Could you give again exactly, and only, the lines from the one holding "exposure_s: 1/30" through the end of the data, both ends included, with pictures left out?

◇ ◇ ◇ ◇

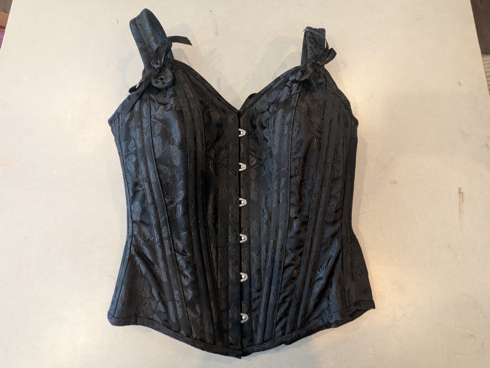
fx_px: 226
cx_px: 245
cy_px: 184
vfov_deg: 78.1
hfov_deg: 94.5
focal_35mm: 16
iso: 355
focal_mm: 2.35
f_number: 2.2
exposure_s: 1/30
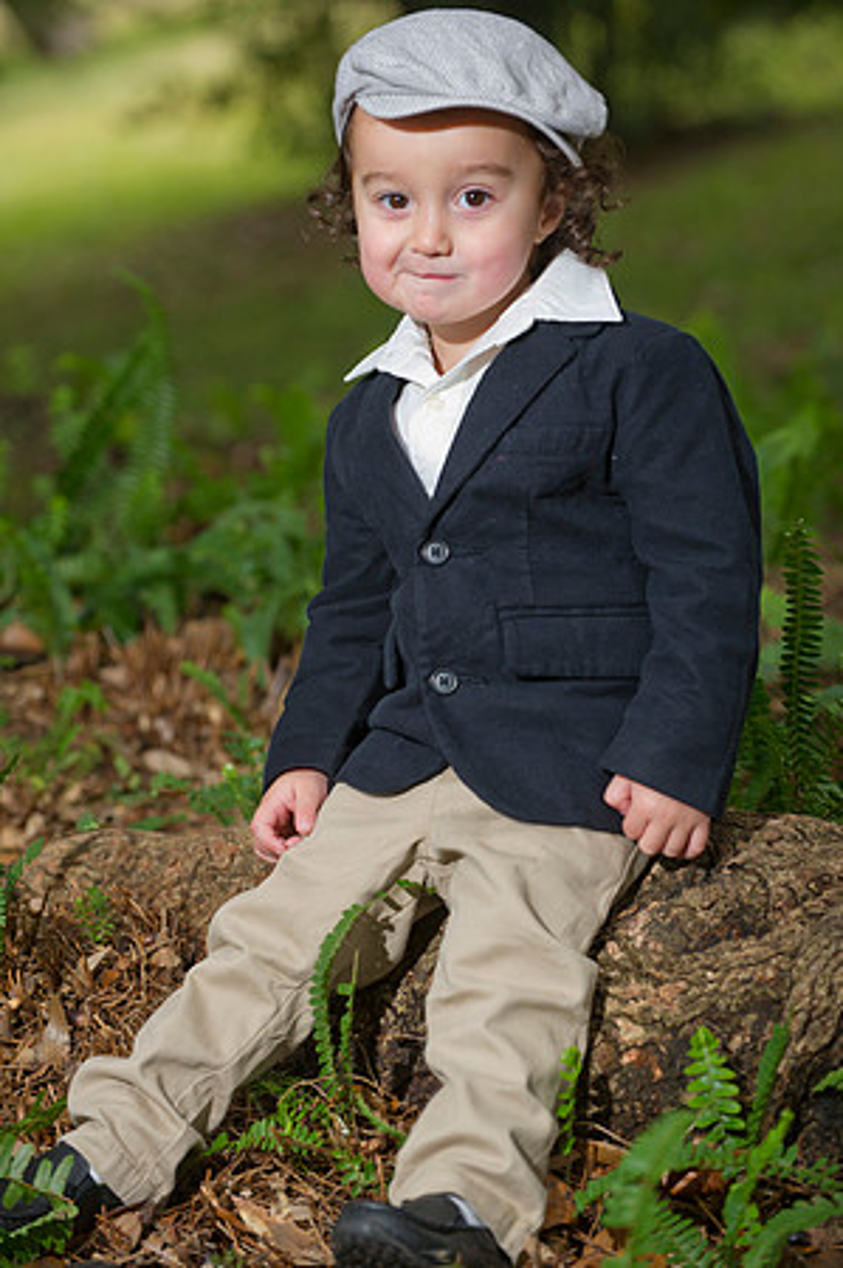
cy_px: 634
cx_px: 422
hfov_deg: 10.1
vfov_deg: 15.2
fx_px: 4752
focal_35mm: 135
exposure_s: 1/200
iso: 400
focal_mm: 135
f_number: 4
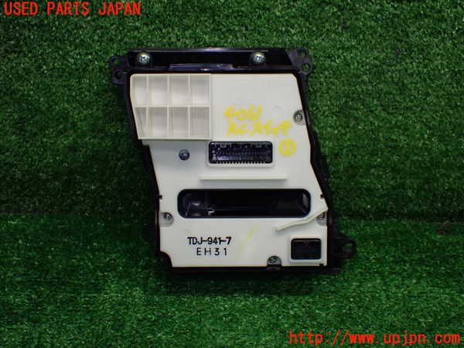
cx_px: 232
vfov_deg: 35.1
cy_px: 174
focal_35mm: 41
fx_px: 550
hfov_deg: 45.8
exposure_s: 1/160
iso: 500
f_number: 2.8
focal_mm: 7.31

◇ ◇ ◇ ◇

Result
exposure_s: 1/30
cy_px: 634
cx_px: 422
hfov_deg: 10.1
vfov_deg: 15.2
fx_px: 4752
focal_35mm: 135
exposure_s: 1/200
iso: 400
focal_mm: 135
f_number: 4
cx_px: 232
vfov_deg: 35.1
cy_px: 174
focal_35mm: 41
fx_px: 550
hfov_deg: 45.8
exposure_s: 1/160
iso: 500
f_number: 2.8
focal_mm: 7.31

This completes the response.